More than 50 Marines from Marine Corps Base Hawaii accepted the challenge at Ala Moana Boulevard in Honolulu, Dec. 9, as they ran alongside more than 25,000 competitors during the 2012 Honolulu Marathon.
The annual marathon, the second largest in the United States, is known for its substantial participants. Hawaii-based Marines were able to test their running abilities while competing among the best runners in the world, including Olympic bronze medalist, Wilson Kipsang.
“The start of the race was madness,” said 1st Sgt. Jose Molina, a second year participant in the marathon. “It was a really diverse crowd from many different countries. It reminded me of a rock concert.
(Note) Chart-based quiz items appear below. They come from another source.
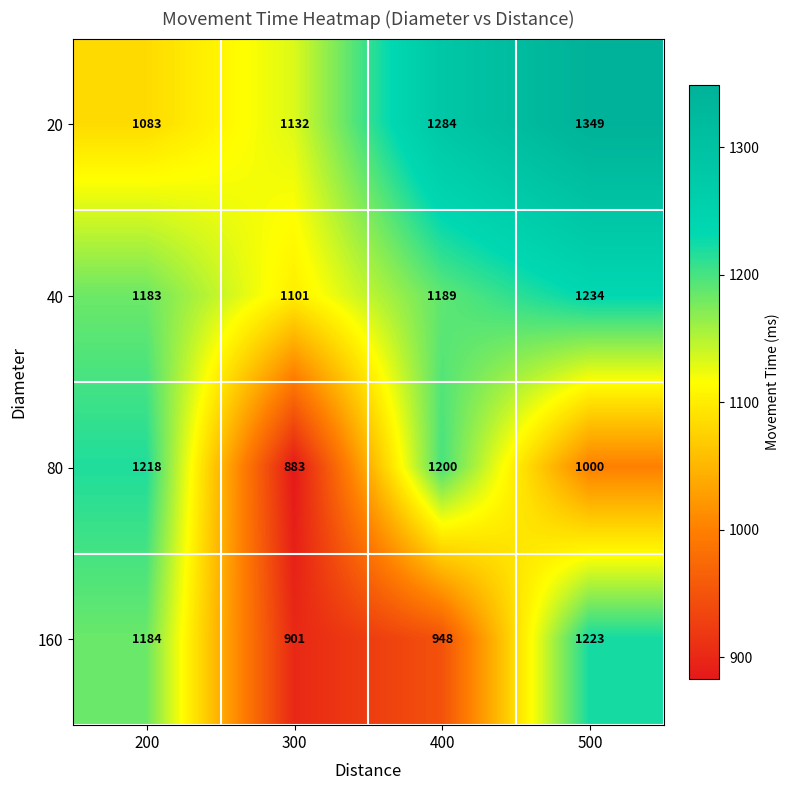

Which label corresponds to the smallest value in the chart?

300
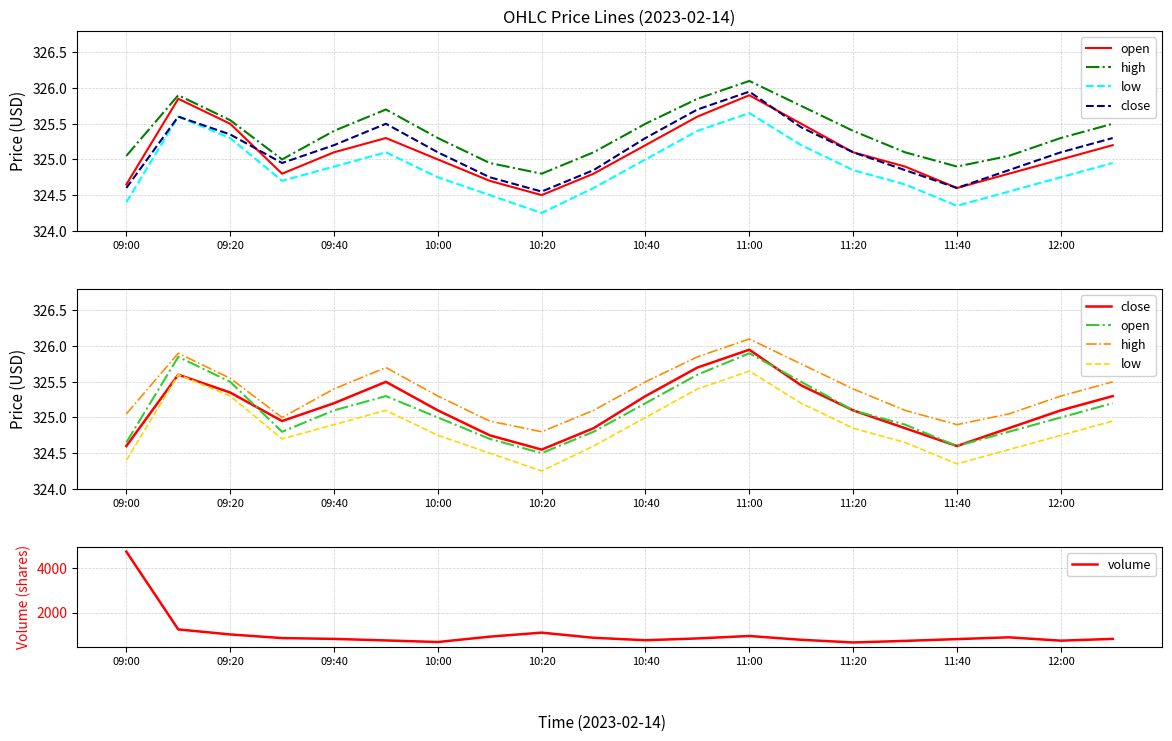

What is the difference between the maximum and minimum values in the volume series?

4070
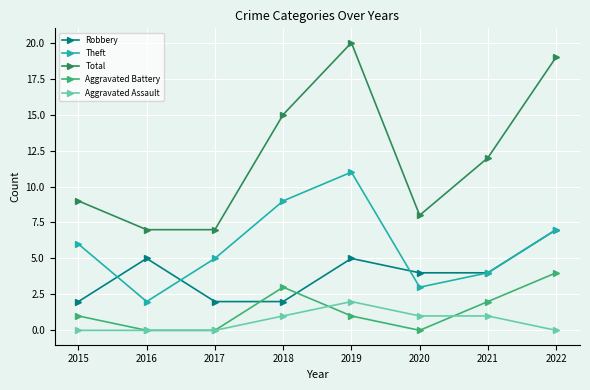

True or false: Robbery has more than 2 interior local peaks.

False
A lot of photo snapping, screaming and cheering in all types of languages. It was exciting and seemed pretty chaotic at times because of all the participants and spectators.”
Cpl. Gerald Swanson, a first time participant in the marathon, said it took him several minutes just to make his way through the crowd and up to the starting line. Though he was nervous at first due to the chaotic atmosphere, he said the race was well worth the hype and the most physically challenging event he has faced in his life. He said it made the PFT feel like “a walk in the park.”
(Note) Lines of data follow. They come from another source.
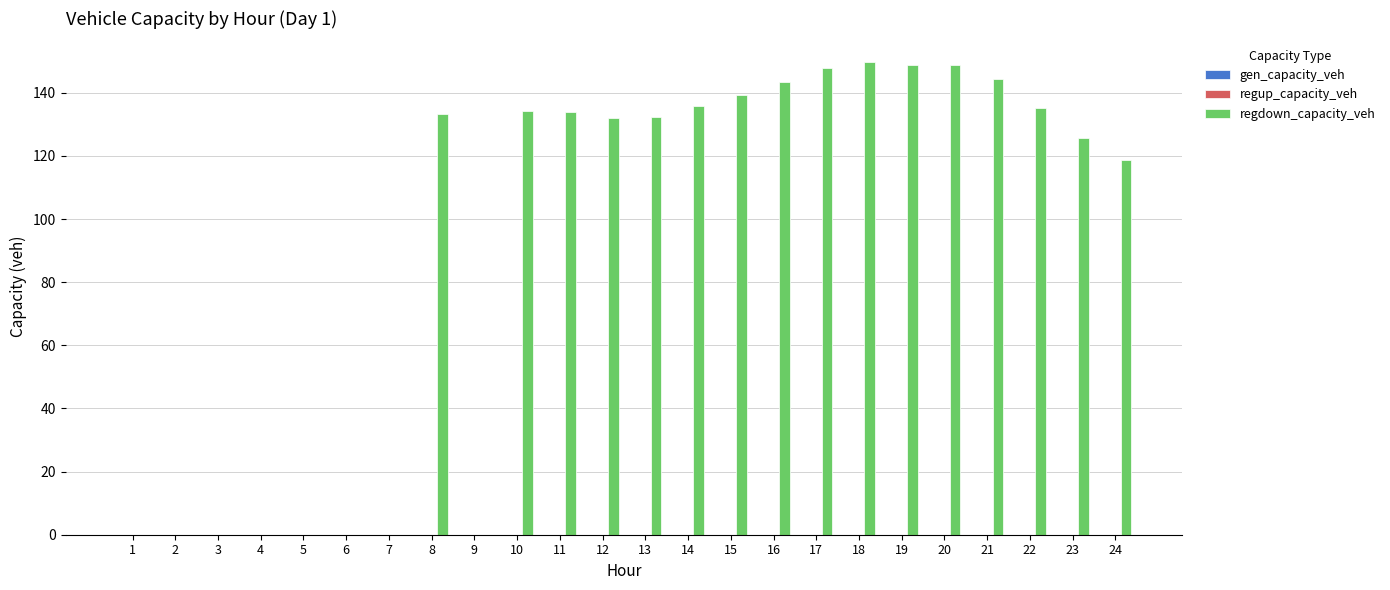

What is the maximum value shown in the chart?

149.7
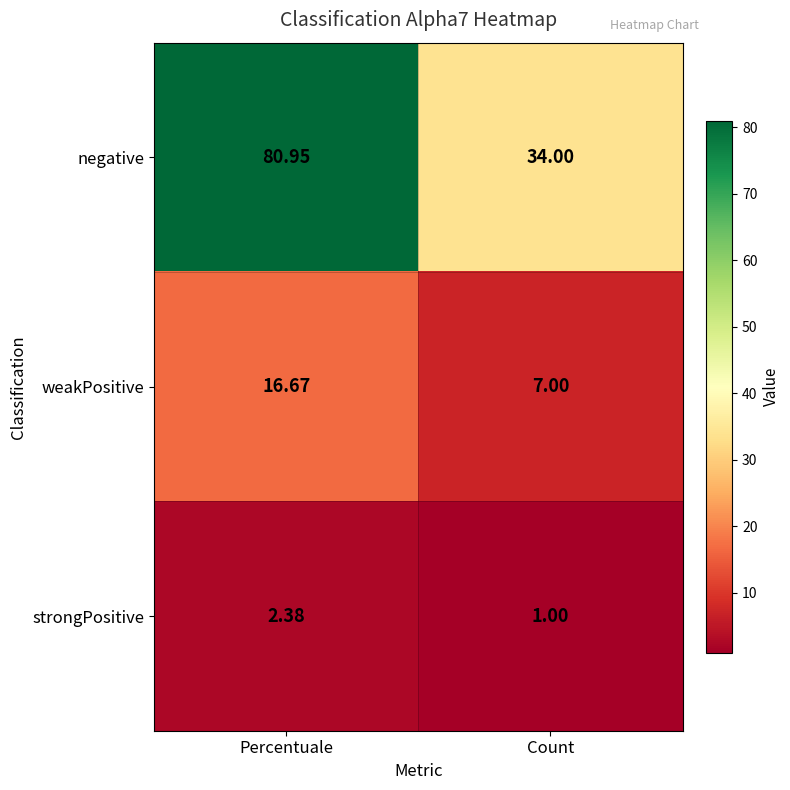

Which category has the highest value in the weakPositive series?

Percentuale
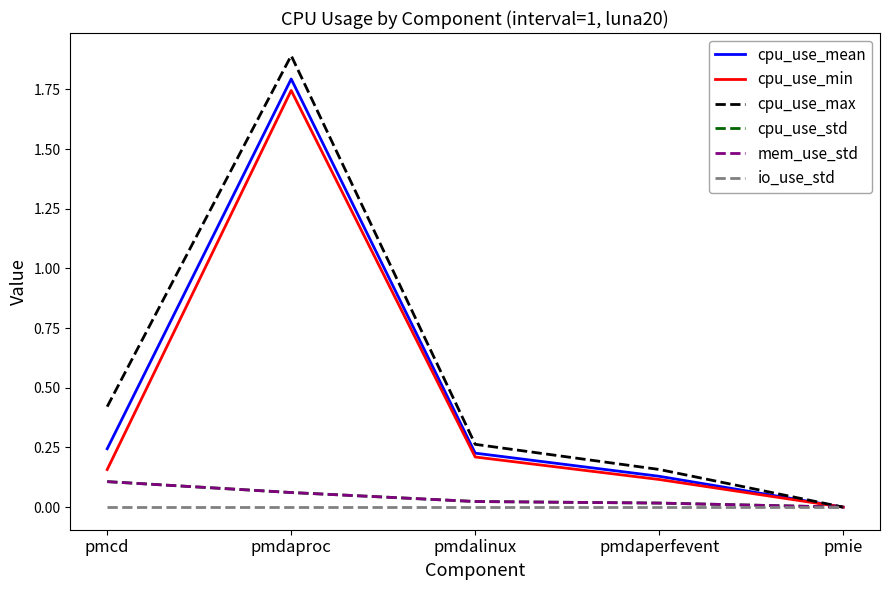

What is the label of the 2nd point from the left?

pmdaproc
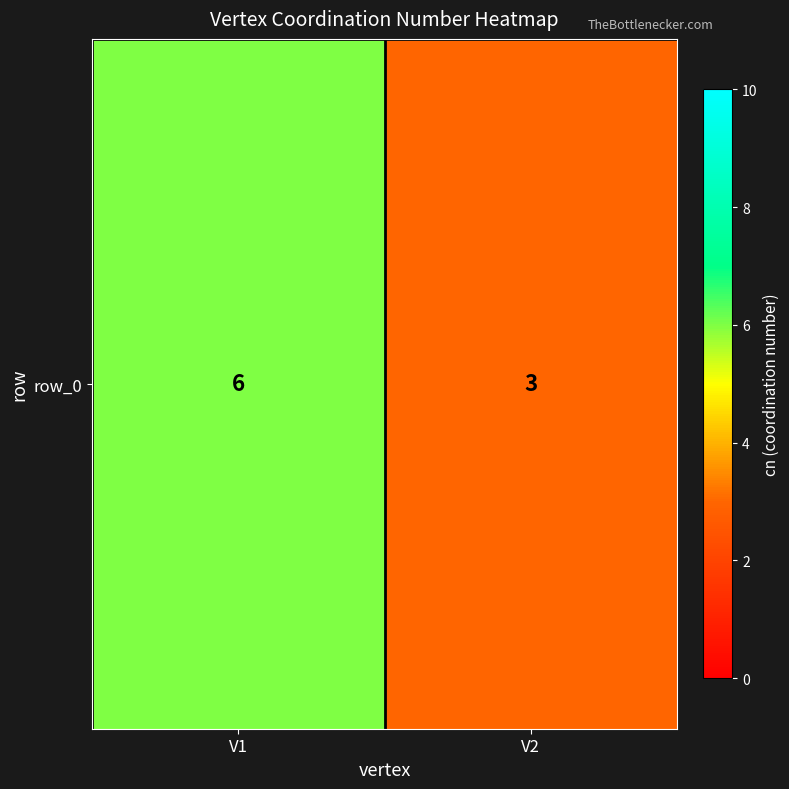

True or false: the data shows 3 at V2.

True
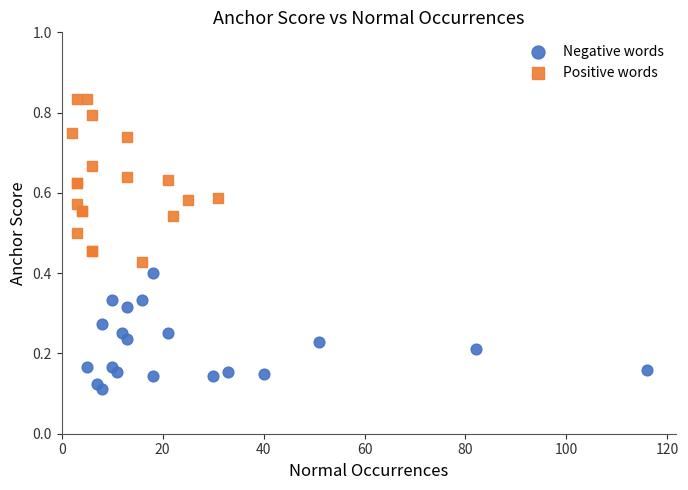

Which series reaches the minimum Y coordinate?

Negative words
“I hadn’t run a marathon before so I was pretty excited about this one,” Swanson said. “I knew I was competing against a lot of people and some big names, but I’m a Marine, so I took on the challenge. I think this marathon would be great for Marines who want to challenge themselves beyond their everyday boundaries of simply getting up and going to the gym.”
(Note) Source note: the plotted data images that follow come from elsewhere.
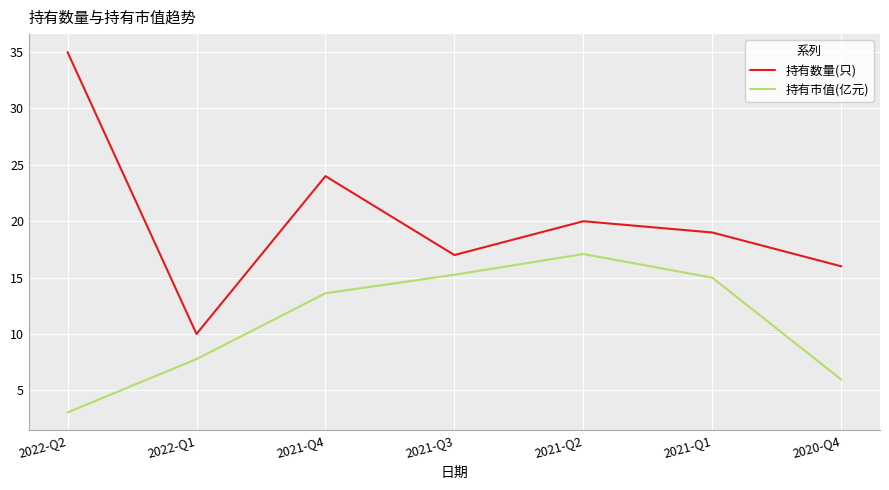

True or false: 持有市值(亿元) and 持有数量(只) intersect in this chart.

False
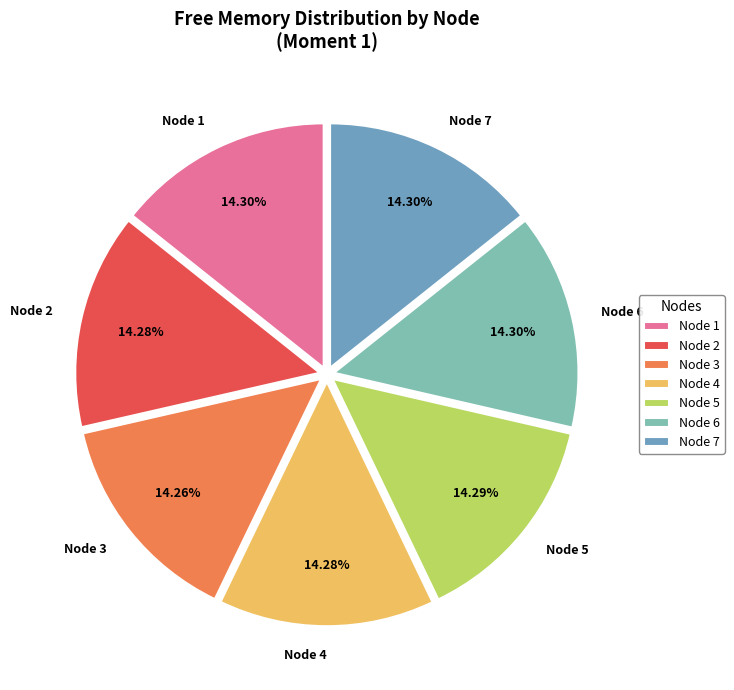

Is Node 7 the majority of the pie?

No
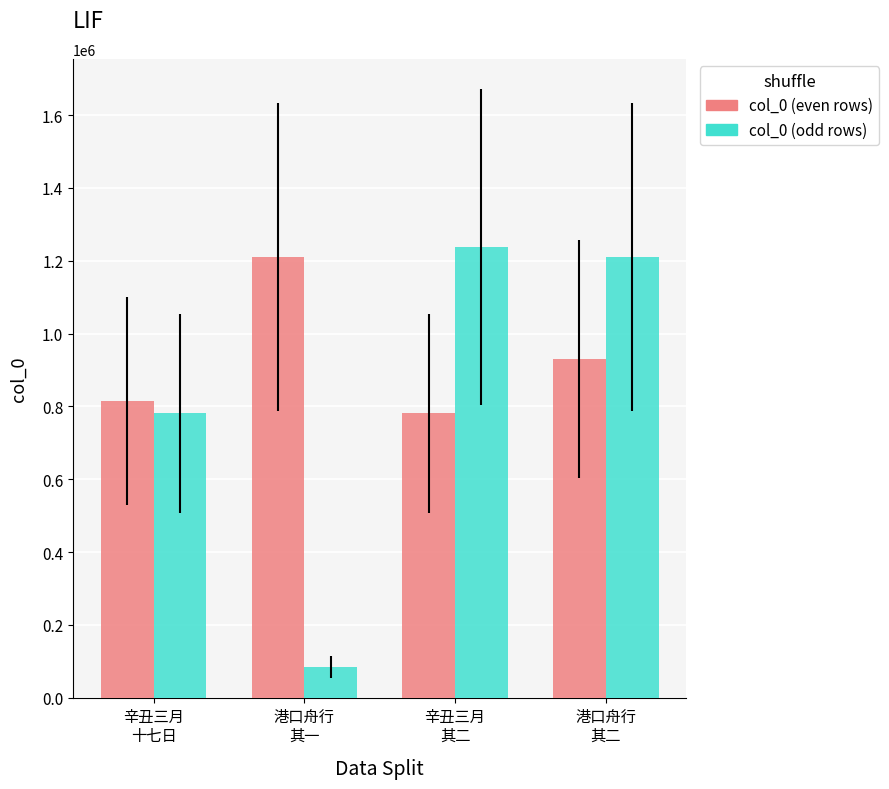

List the series in order of their overall mean, highest first.

col_0 (even rows), col_0 (odd rows)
The lengthy, winding, course began on Ala Moana Boulevard and took runners to many areas surrounding Honolulu. Runners were able to see historic and spectacular sites on the course, passing Iolani Palace, running down the Waikiki strip and alongside Diamond Head, gaining a perfect view of the ocean.
Swanson said running down Diamond Head motivated him to finish and gave him a second wind when running the last five miles. Swanson finished 1,500th out of nearly 25,000 competitors, running the 26.2- mile course in just over four hours.
“I have a great sense of accomplishment right now and really feel good about myself,” Swanson said, reflecting on the long, grueling race. “I’m definitely going to come out again next year.”
Molina said the race is perfect for Marines and encouraged more to challenge themselves with the race.
“I really wish the race would get more exposure around Marine installations because it’s a motivating way to get Marines up out of the barracks and engaged in great off-duty activities,” Molina said. “We had a lot of Marines who ran for the first time, including my clerk (Swanson), and they all did a great job. I was pretty impressed with their times, but more importantly, the physical and mental commitment they gave to this race. A lot of them were able to accomplish something they’ve never accomplished before.”
As contestants crossed the finish line, the toll of the course hit many of them, some barely able to stand.
“The feeling is pure exhaustion,” Molina said. “While running, you don’t feel it because you’re getting waves, cheers, and car honks from people, but once you cross that finish line, everything hurts.“
Swanson said though he had swollen ankles, hips, and knees, the race was well worth it, leaving him to challenge more Marines to participate next year.